Tribunal entendeu que locações de curta temporada podem descaracterizar finalidade residencial dos prédios. Decisão do STJ exige apoio de dois terços dos condôminos para locações via Airbnb
Quem quiser alugar apartamento por temporada em condomínios residenciais por plataformas como o Airbnb poderá enfrentar uma nova exigência: autorização formal dos moradores. A decisão foi tomada pelo Superior Tribunal de Justiça, que definiu que esse tipo de locação depende da aprovação de pelo menos dois terços dos condôminos em assembleia.
O entendimento foi firmado pela Segunda Seção do STJ durante julgamento realizado na última quinta-feira (7). O caso analisado envolvia a proprietária de um apartamento em Minas Gerais que contestava decisão do Tribunal de Justiça de Minas Gerais (TJMG), que havia proibido a locação de curta duração sem aval do condomínio.
O Airbnb participou da ação como interessado no processo e, após a decisão, afirmou que o entendimento não é definitivo, não proíbe a locação por temporada e será alvo de recurso.
A maioria dos ministros entendeu que o aluguel frequente e de curta permanência descaracteriza a finalidade exclusivamente residencial dos condomínios. Segundo a Corte, a alta rotatividade de pessoas pode impactar diretamente a segurança, o controle de acesso e o sossego dos moradores.
Relatora do caso, a ministra Nancy Andrighi afirmou que os contratos intermediados por plataformas digitais possuem características diferentes tanto da locação residencial tradicional quanto da hospedagem hoteleira.
Segundo ela, o meio utilizado para oferta do imóvel não altera a natureza jurídica da atividade.
“O meio de disponibilização do imóvel não caracteriza a natureza jurídica do negócio”, destacou a ministra durante o voto.

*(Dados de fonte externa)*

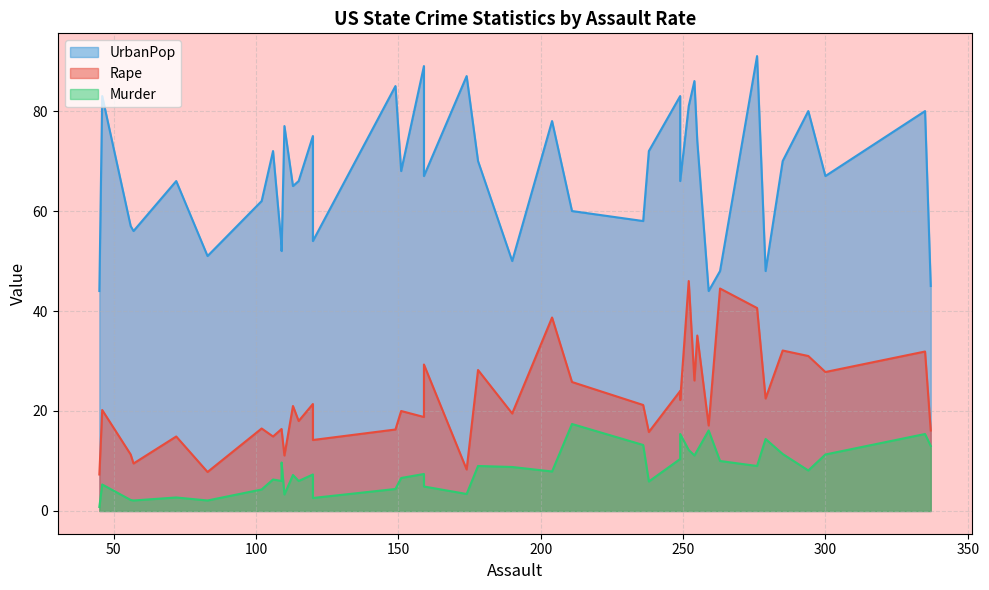

What are all the series names shown in the legend?

Rape, Murder, UrbanPop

Nancy Andrighi ressaltou ainda que a utilização de imóveis residenciais para hospedagens de curta duração exige aplicação das regras previstas no Código Civil para alteração da destinação do condomínio.

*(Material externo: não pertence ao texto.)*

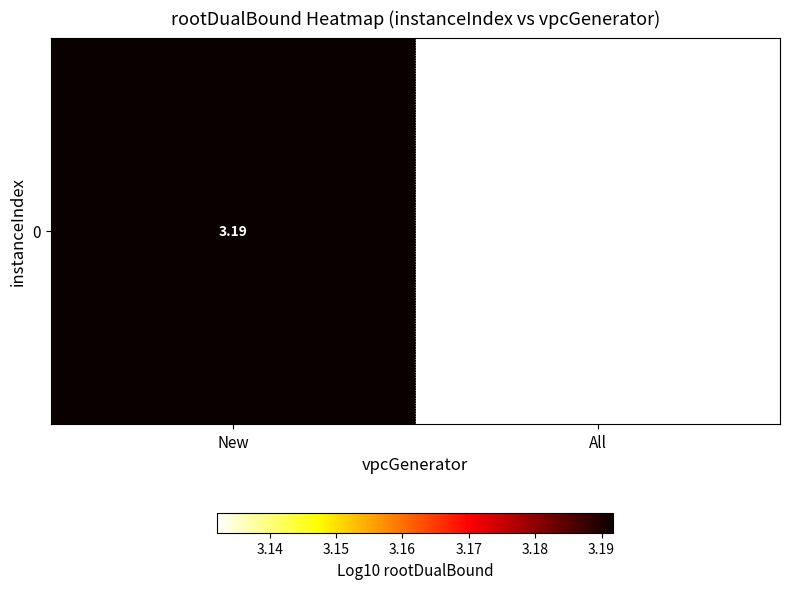

List the labels in order of value, smallest first.

All, New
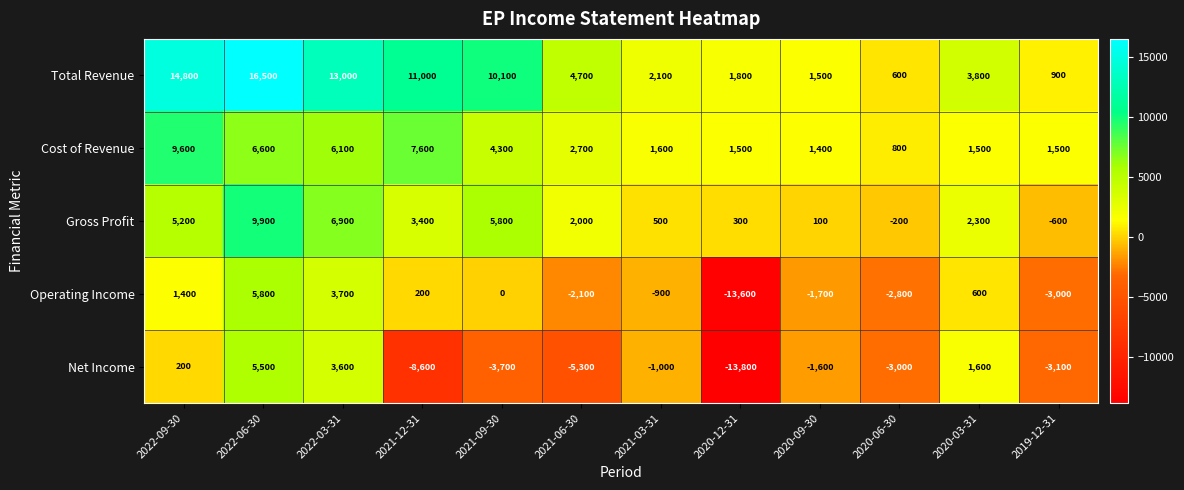

The Total Revenue series shows 4675 at 2021-09-30. True or false?

False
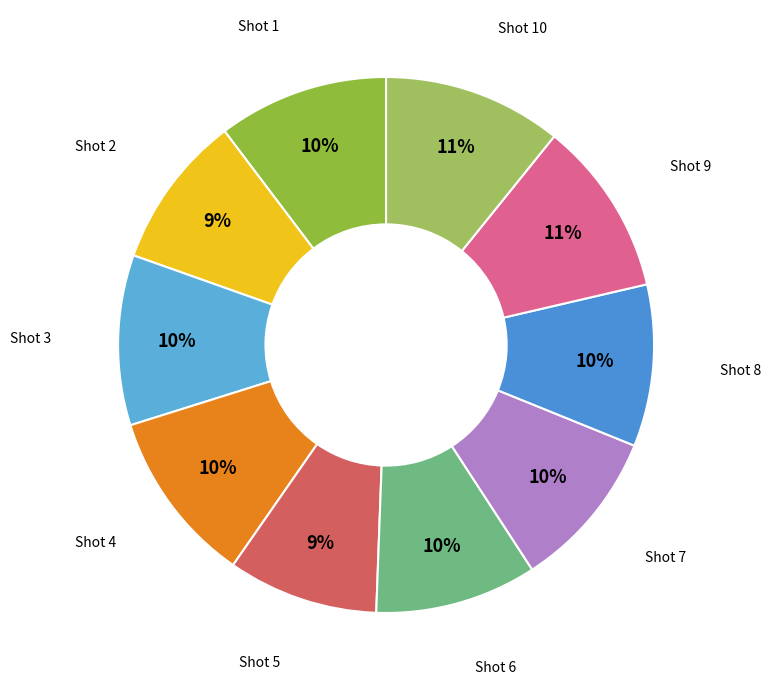

To the nearest percent, what is the difference between the largest and smallest slice percentages?

2%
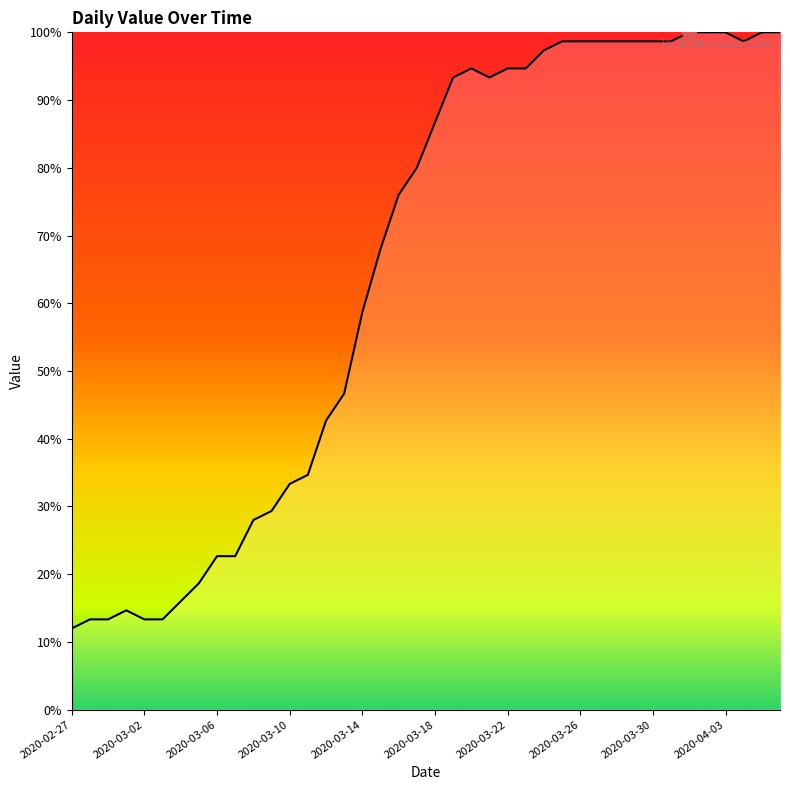

The chart shows a value of 46.2 at 2020-03-10. True or false?

False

Com isso, o STJ fixou o entendimento de que a mudança de finalidade do edifício precisa ser aprovada por dois terços dos condôminos. Sem essa autorização, a prática poderá ser proibida pelo condomínio.
A decisão busca uniformizar o posicionamento do tribunal sobre disputas envolvendo plataformas de hospedagem e locações temporárias em condomínios residenciais.
Em nota, o Airbnb criticou o entendimento do STJ e afirmou que restringir a locação por temporada viola o direito constitucional de propriedade. A empresa informou que adotará medidas judiciais para contestar a decisão.
A plataforma também argumentou que a atividade movimenta a economia local. Segundo levantamento citado pela empresa, realizado pela Fundação Getulio Vargas (FGV), o Airbnb teria contribuído com quase R$ 100 bilhões para economias locais brasileiras em um ano.
De acordo com a empresa, uma eventual restrição pode afetar não apenas anfitriões, mas também comerciantes e prestadores de serviço que dependem da renda gerada pelas hospedagens temporárias.